Below this line is a listing that includes pictures. Copy exactly, and only, the lines from the one containing "Table 2. The" through the one containing "Figure 7. Confocal"; the pictures do not go in the copy.

-- EXERCISE DATA --
• • • • • • •
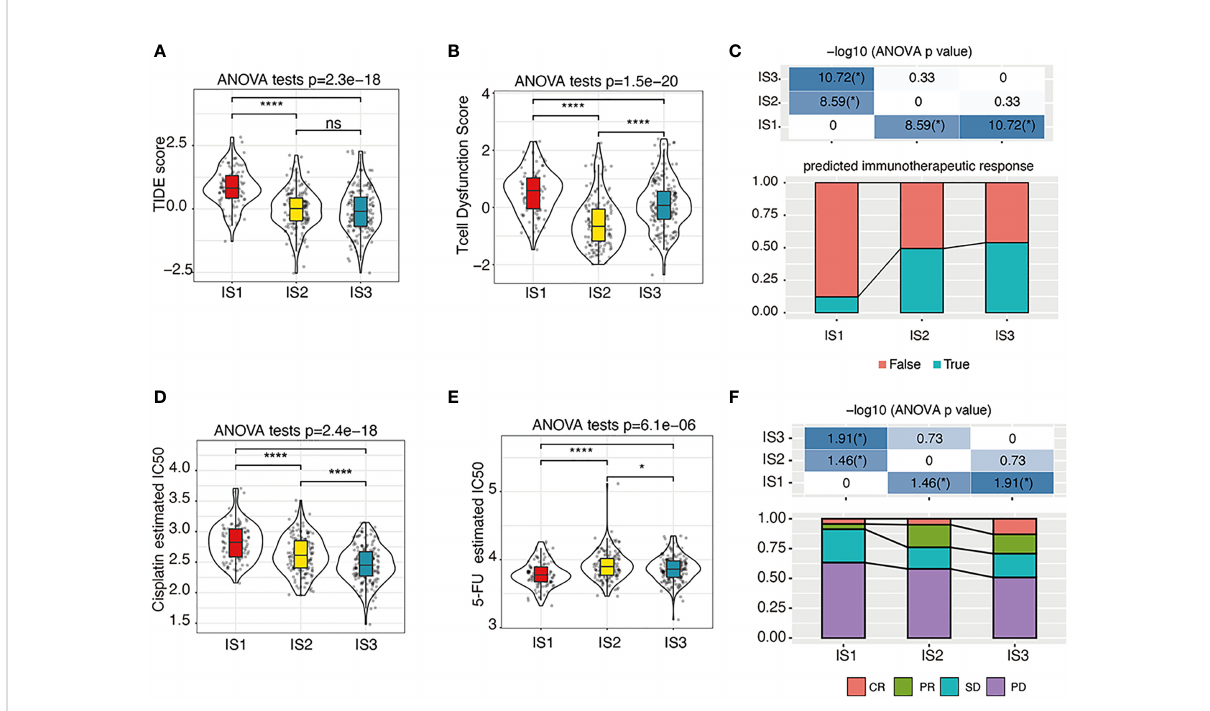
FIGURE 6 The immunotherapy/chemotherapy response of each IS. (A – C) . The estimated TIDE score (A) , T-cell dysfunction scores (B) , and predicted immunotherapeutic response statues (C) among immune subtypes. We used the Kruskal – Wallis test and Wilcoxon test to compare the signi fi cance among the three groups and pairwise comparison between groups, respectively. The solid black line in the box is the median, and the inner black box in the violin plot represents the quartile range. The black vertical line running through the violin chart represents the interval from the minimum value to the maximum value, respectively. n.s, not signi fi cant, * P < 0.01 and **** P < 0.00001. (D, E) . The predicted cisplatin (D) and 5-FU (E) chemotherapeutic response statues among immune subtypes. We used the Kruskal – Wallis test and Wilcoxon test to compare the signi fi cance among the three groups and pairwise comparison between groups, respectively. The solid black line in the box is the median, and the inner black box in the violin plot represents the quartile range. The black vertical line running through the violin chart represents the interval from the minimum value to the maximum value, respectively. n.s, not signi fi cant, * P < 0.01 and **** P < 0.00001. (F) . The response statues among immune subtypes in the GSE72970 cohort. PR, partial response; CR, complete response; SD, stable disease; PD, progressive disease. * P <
• • • • • • •
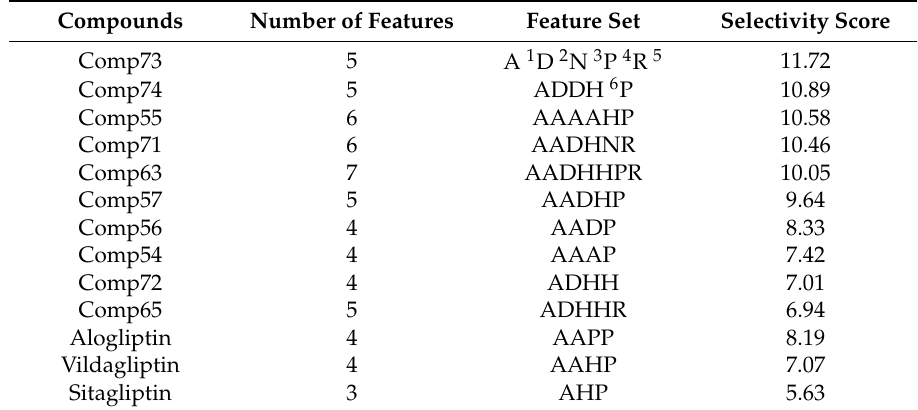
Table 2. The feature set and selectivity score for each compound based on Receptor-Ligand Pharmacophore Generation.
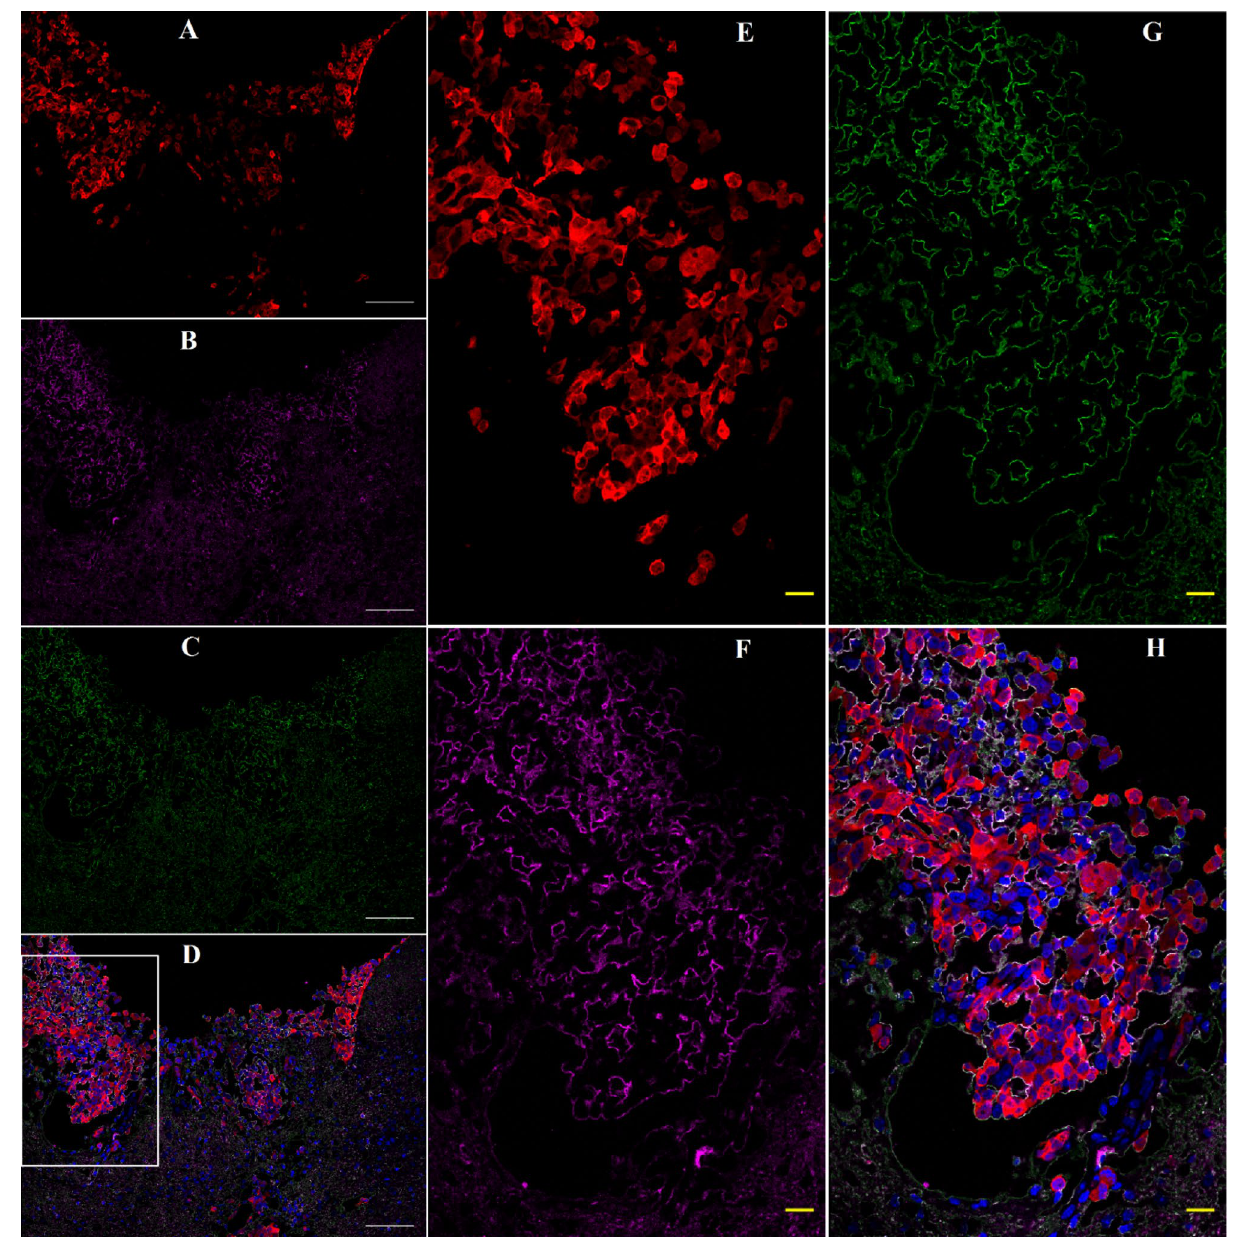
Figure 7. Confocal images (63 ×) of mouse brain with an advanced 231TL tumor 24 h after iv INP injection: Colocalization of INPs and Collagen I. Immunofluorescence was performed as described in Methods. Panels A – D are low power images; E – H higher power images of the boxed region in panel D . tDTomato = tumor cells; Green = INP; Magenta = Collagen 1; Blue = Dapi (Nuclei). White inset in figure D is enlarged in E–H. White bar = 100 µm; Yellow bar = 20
• • • • • • •
-- SOLVED EXERCISE --
Table 2. The feature set and selectivity score for each compound based on Receptor-Ligand Pharmacophore Generation.
Figure 7. Confocal images (63 ×) of mouse brain with an advanced 231TL tumor 24 h after iv INP injection: Colocalization of INPs and Collagen I. Immunofluorescence was performed as described in Methods. Panels A – D are low power images; E – H higher power images of the boxed region in panel D . tDTomato = tumor cells; Green = INP; Magenta = Collagen 1; Blue = Dapi (Nuclei). White inset in figure D is enlarged in E–H. White bar = 100 µm; Yellow bar = 20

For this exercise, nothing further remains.